For most of the decades since then I have measured out my life in coffee spoons. In most of those years I knew exactly where to go to sit, drink and read and write: to fill numerous journals with innumerable outlines, epiphanies, confessions,  poetry, prose, plans for the future, laments for years past.

I will admit I spent too much time as a student. As one of Garry Trudeau’s Doonesbury characters said of his life as a sophomore, “They were three of the happiest years of my life,” and I understand that completely.  But a large part of that was the proximity to Coffee Houses.
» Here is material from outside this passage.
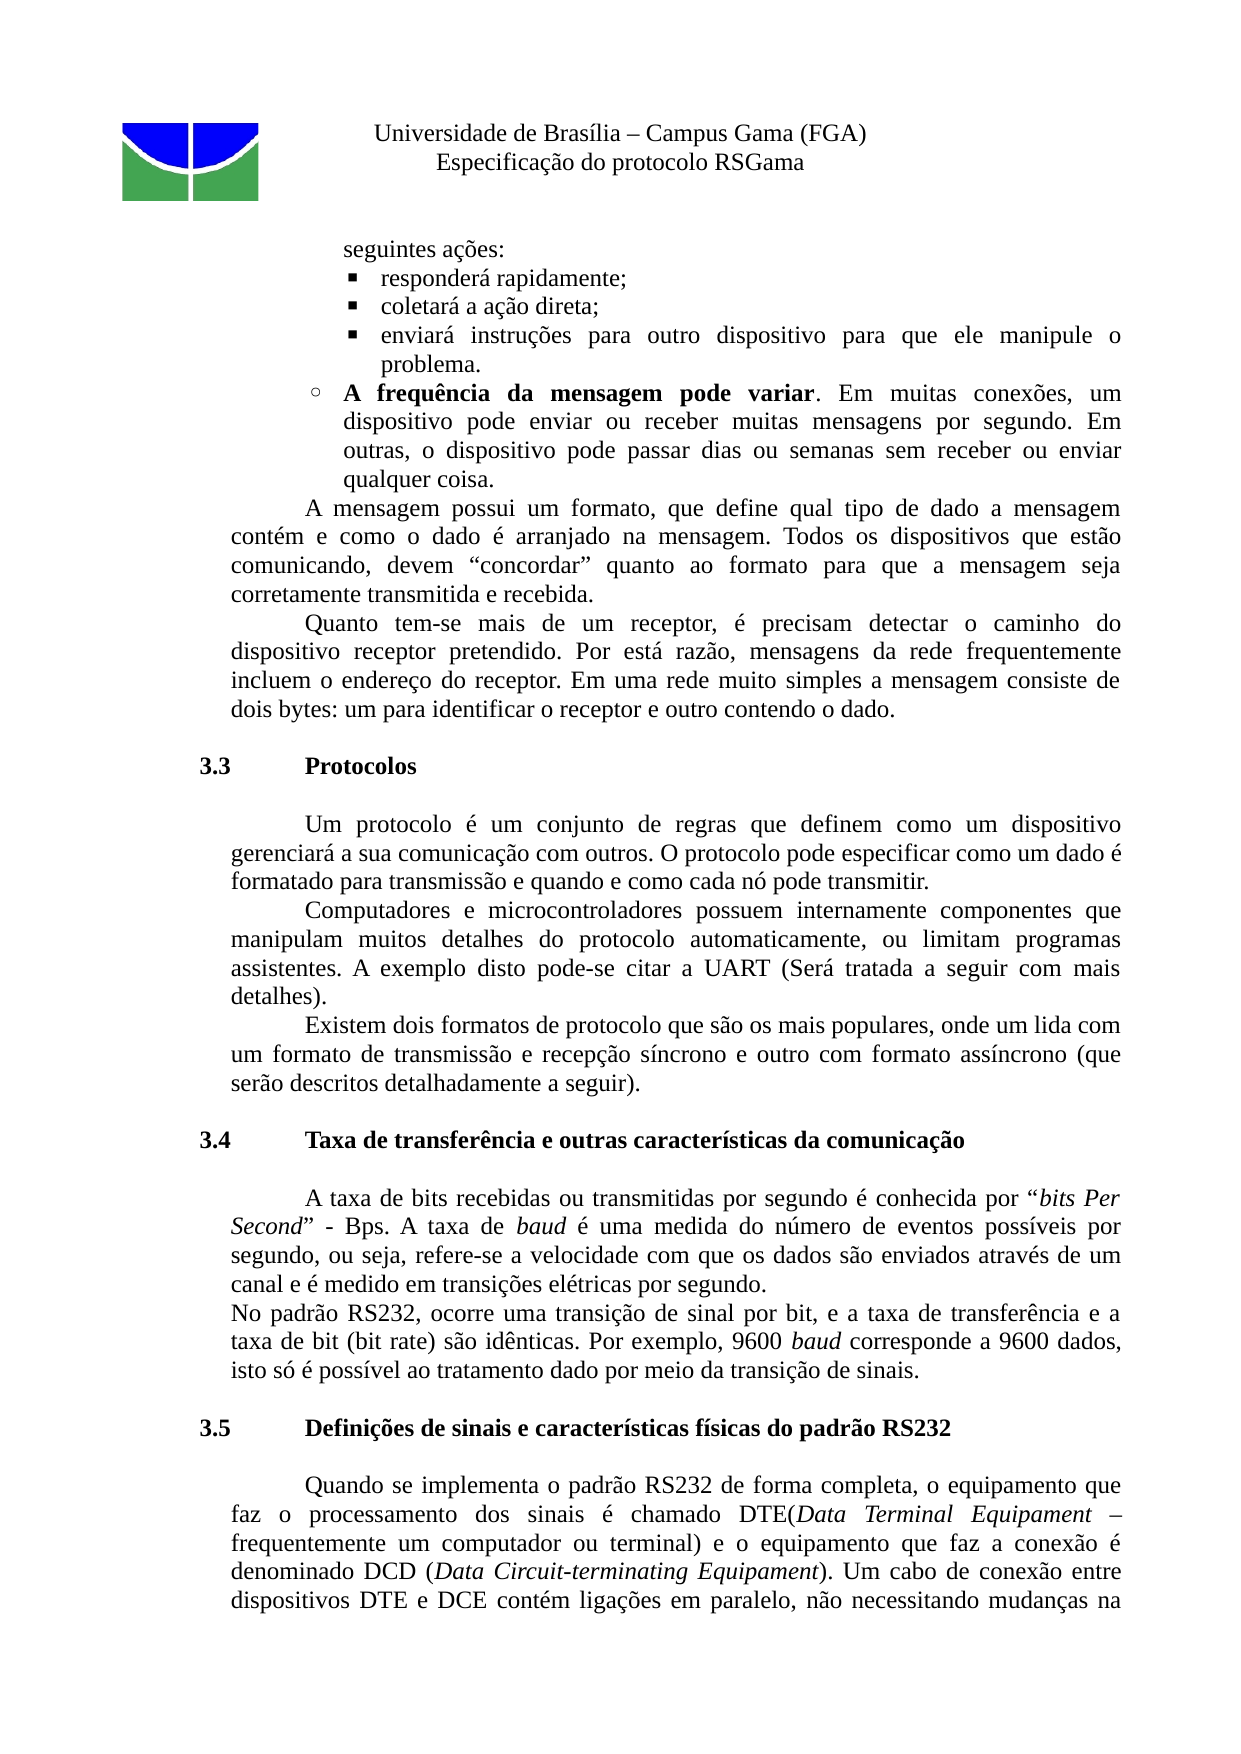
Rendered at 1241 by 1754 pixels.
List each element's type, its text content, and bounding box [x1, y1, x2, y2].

In the nineteen seventies at the University of California at Davis the Student Union had both a dining commons and a co-operative coffee house. I had a the habit of a regular table. After extensive peer pressure, to say nothing of strident urgings from the teaching faculty and University administration, I graduated in the late seventies but soon reemerged in a Master’s program at the Graduate Theological Union, a consortium one block north of the UC Berkeley campus. It was there my using escalated. It was just too easy with a cafe on every street, even on the sidewalk, walking one block in almost any direction brought easy access to latte’s, mocha, short cups of espresso. You could get an omelette, Italian pastries, even gelato. And it wasn’t just the drink and food. They had books and magazines piled in the corners, rotating art exhibits, windows to look out and the world going by. it was a glorious time, and at the Olde Egg Shop and Apple Press, a name that evoke some moisture in the eyes of old Berkeley alums, they gave free refills! I felt like I had arrived in my final spiritual home.